### THE TASK
I would like the records restated word for word, without the pictures.
***** RECORD SET
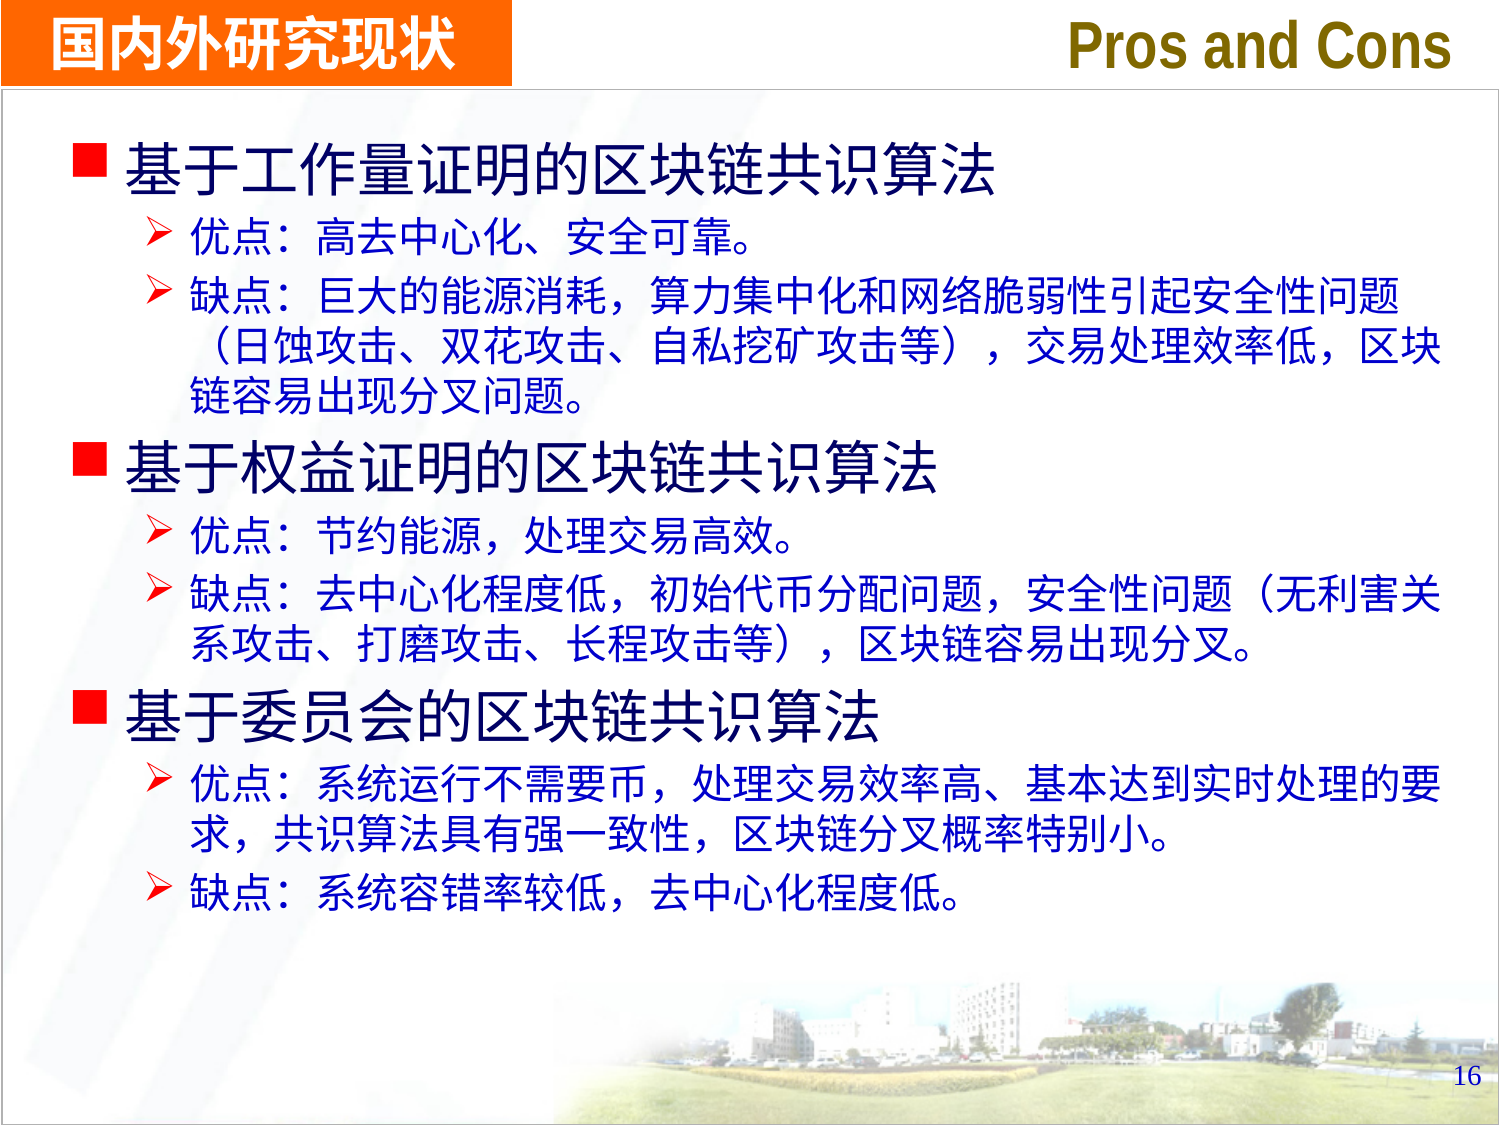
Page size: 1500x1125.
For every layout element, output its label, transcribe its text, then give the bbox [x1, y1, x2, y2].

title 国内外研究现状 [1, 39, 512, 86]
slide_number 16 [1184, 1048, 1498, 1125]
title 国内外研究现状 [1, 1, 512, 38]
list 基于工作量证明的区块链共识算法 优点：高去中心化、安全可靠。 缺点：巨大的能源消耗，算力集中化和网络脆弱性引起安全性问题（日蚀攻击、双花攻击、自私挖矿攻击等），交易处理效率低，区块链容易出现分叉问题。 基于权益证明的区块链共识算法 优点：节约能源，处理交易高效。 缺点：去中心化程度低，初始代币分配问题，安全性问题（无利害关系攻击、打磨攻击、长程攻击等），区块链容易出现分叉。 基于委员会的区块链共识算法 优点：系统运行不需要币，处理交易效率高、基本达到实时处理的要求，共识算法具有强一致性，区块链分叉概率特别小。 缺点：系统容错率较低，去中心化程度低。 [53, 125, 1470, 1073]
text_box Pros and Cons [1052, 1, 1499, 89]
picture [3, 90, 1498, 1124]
**********
### TASK SOLUTION
Page size: 1500x1125.
For every layout element, output its label, transcribe its text, then give the bbox [x1, y1, x2, y2].

title 国内外研究现状 [1, 39, 512, 86]
slide_number 16 [1184, 1048, 1498, 1125]
title 国内外研究现状 [1, 1, 512, 38]
list 基于工作量证明的区块链共识算法 优点：高去中心化、安全可靠。 缺点：巨大的能源消耗，算力集中化和网络脆弱性引起安全性问题（日蚀攻击、双花攻击、自私挖矿攻击等），交易处理效率低，区块链容易出现分叉问题。 基于权益证明的区块链共识算法 优点：节约能源，处理交易高效。 缺点：去中心化程度低，初始代币分配问题，安全性问题（无利害关系攻击、打磨攻击、长程攻击等），区块链容易出现分叉。 基于委员会的区块链共识算法 优点：系统运行不需要币，处理交易效率高、基本达到实时处理的要求，共识算法具有强一致性，区块链分叉概率特别小。 缺点：系统容错率较低，去中心化程度低。 [53, 125, 1470, 1073]
text_box Pros and Cons [1052, 1, 1499, 89]
picture [3, 90, 1498, 1124]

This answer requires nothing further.